Intervention de Catherine Morin-Desailly

Réunion du 24 mars 2015 à 14h30
Débat sur le thème : « internet et la loi du 29 juillet 1881 sur la liberté de la presse »

Photo de Catherine Morin-DesaillyCatherine Morin-Desailly :

Je n’ignore nullement les impératifs de protection de la société qui s’imposent à l’État, plus particulièrement en ces temps troublés par la perpétuelle menace d’attaques terroristes, et la nécessité, dans ce contexte, de mettre en œuvre des dispositifs de lutte contre l’incitation à la violence et la propagande sur internet.

J’alerte aussi sur une potentielle dérive dans l’utilisation des outils mis en place au regard de la liberté de la presse. Bien sûr, cette liberté, dont doit continuer de jouir tout journaliste, ne peut faire l’économie de la déontologie de l’information. La recherche du « scoop » à tout prix fait parfois oublier l’indispensable vérification des informations : souvenez-vous de l’annonce erronée par l’Agence France-Presse du décès de Martin Bouygues…

Les journalistes doivent être responsabilisés, mais également identifiés en tant que tels sur le web, afin que l’internaute puisse juger aisément de la fiabilité d’une information. À cet égard, l’équilibre économique des organes de presse en ligne constitue un enjeu majeur pour garantir, dans la durée, la diffusion d’une information professionnelle de qualité, au sein d’une myriade de sites et de blogs amateurs.

Un juste équilibre doit donc être trouvé entre liberté et sécurité : il est à cet égard indispensable que les dispositifs de sécurité sur internet tiennent compte des spécificités du métier de journaliste, notamment de la nécessaire protection des sources.

La Cour européenne des droits de l’homme ne dit pas autre chose lorsque sa jurisprudence rappelle régulièrement que les États membres du Conseil de l’Europe ont l’obligation de créer un cadre normatif permettant d’assurer la protection efficace de la liberté d’expression des journalistes sur internet et, plus largement, de l’ensemble de leurs citoyens. Ainsi, dans son premier arrêt portant sur le blocage de l’accès au web, rendu en décembre 2012, elle a conclu à la violation, par la Turquie, de l’article 10 de la Convention européenne des droits de l’homme relatif à la liberté d’expression, estimant notamment que les mesures limitant l’accès à des contenus sur internet doivent se fonder sur une loi suffisamment précise et être accompagnées d’un contrôle juridictionnel. Prenons garde à ce que notre propre législation ne s’éloigne de ces principes.

La France ne doit pas renier l’esprit de la loi de 1881 et doit demeurer fidèle à ses engagements internationaux en faveur de la liberté d’expression et de la liberté de la presse. Rappelons que, il y a moins d’un an, au mois de mai 2014, nous avions activement soutenu l’adoption, par l’Union européenne, de lignes directrices pour les droits de l’homme consacrées à la liberté d’expression en ligne et hors ligne.

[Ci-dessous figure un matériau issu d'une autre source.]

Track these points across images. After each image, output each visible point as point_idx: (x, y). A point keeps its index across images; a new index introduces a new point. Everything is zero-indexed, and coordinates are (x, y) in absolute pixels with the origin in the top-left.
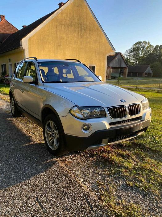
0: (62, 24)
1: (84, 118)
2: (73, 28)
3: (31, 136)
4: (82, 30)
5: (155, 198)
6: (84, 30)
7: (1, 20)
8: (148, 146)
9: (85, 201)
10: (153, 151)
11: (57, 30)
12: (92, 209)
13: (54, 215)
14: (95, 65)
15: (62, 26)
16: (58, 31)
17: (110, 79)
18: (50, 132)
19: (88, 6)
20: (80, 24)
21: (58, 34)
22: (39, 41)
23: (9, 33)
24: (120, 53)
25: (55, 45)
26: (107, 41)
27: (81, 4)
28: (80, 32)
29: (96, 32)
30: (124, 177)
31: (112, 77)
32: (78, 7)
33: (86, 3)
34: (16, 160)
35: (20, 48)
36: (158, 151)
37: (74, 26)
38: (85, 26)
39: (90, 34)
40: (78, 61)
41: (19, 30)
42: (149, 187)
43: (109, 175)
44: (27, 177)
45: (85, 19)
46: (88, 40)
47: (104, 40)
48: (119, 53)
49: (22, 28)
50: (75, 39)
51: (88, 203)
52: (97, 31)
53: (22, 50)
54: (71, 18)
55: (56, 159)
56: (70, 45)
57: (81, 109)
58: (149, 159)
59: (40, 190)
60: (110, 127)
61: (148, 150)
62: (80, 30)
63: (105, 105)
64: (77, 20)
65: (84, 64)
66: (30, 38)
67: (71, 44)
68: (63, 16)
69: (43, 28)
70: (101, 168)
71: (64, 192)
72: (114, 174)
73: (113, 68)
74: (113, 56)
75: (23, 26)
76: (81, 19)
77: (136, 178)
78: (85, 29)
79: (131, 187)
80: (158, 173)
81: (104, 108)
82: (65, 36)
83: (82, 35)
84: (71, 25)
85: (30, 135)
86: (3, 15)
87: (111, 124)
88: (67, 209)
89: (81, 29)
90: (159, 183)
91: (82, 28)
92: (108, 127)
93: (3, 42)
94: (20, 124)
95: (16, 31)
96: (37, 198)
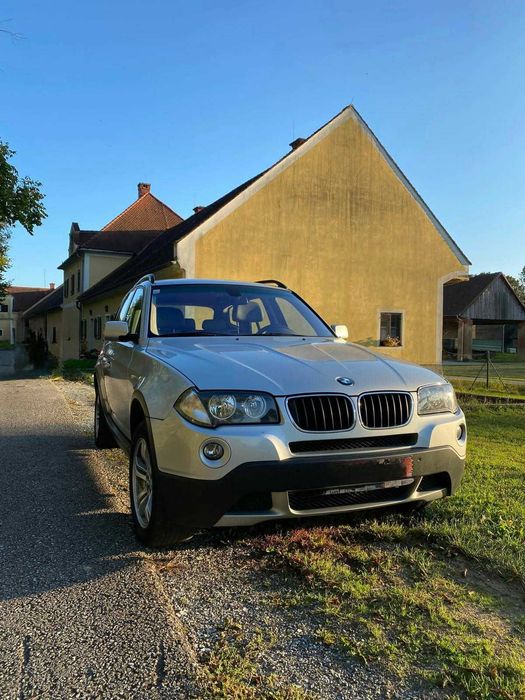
0: (295, 196)
1: (209, 422)
2: (329, 204)
3: (114, 495)
4: (356, 208)
5: (383, 684)
6: (362, 209)
7: (140, 196)
8: (458, 542)
9: (154, 662)
10: (470, 559)
11: (280, 213)
12: (159, 682)
13: (46, 681)
14: (403, 312)
15: (294, 202)
16: (284, 215)
17: (470, 357)
18: (144, 473)
19: (374, 144)
20: (352, 194)
21: (284, 224)
22: (228, 245)
23: (156, 228)
24: (500, 276)
25: (272, 255)
26: (440, 237)
27: (354, 140)
28: (351, 214)
29: (402, 211)
30: (319, 619)
31: (475, 352)
32: (344, 146)
33: (369, 135)
34: (33, 547)
35: (172, 264)
36: (486, 560)
37: (333, 199)
38: (367, 197)
39: (381, 218)
40: (281, 285)
41: (185, 218)
42: (382, 653)
43: (278, 609)
44: (35, 588)
45: (368, 179)
46: (377, 237)
47: (431, 235)
48: (496, 274)
49: (193, 213)
50: (336, 235)
51: (161, 667)
52: (405, 209)
53: (178, 271)
54: (323, 177)
55: (143, 554)
56: (320, 253)
57: (205, 396)
58: (437, 581)
59: (50, 621)
60: (293, 455)
61: (453, 556)
62: (351, 209)
63: (277, 388)
64: (340, 182)
65: (293, 293)
66: (201, 238)
67: (321, 250)
68: (300, 172)
69: (240, 209)
70: (265, 588)
71: (108, 634)
72: (292, 607)
73: (476, 322)
74: (465, 282)
75: (196, 209)
76: (355, 178)
77: (355, 625)
78: (367, 204)
79: (327, 646)
80: (444, 621)
81: (274, 397)
82: (304, 227)
83: (357, 222)
84: (324, 197)
85: (111, 491)
86: (145, 182)
87: (295, 447)
88: (90, 673)
89: (354, 206)
90: (425, 646)
91: (357, 204)
92: (284, 454)
93: (139, 254)
94: (102, 464)
95: (178, 223)
96: (28, 637)
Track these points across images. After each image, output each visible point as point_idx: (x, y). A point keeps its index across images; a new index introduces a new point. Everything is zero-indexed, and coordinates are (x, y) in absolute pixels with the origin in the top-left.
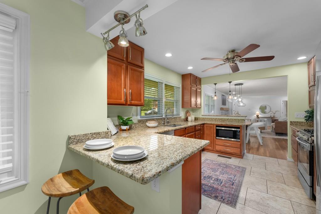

Il convient d’éviter, à mon sens, les distinctions artificielles dans l’exercice des libertés d’information et d’expression en fonction du support de diffusion des contenus. Le caractère diffus d’internet ne doit en aucun cas servir de prétexte à l’instauration de nouvelles limitations en matière de droits de l’homme et de libertés fondamentales, s’agissant notamment du droit de recevoir et de communiquer des informations.

Madame la secrétaire d’État, il incombe à l’État de protéger ces libertés, à l’instar de celle des journalistes d’exercer leur métier en toute indépendance. À cet effet, au-delà de la législation applicable, il est indispensable d’instaurer un dialogue avec les autres acteurs de la gouvernance d’internet, y compris les grandes entreprises du numérique. À défaut, la garantie d’une libre circulation des informations sur internet et de la proportionnalité des mesures de restriction qui, parfois, s’imposent ne pourra être effective.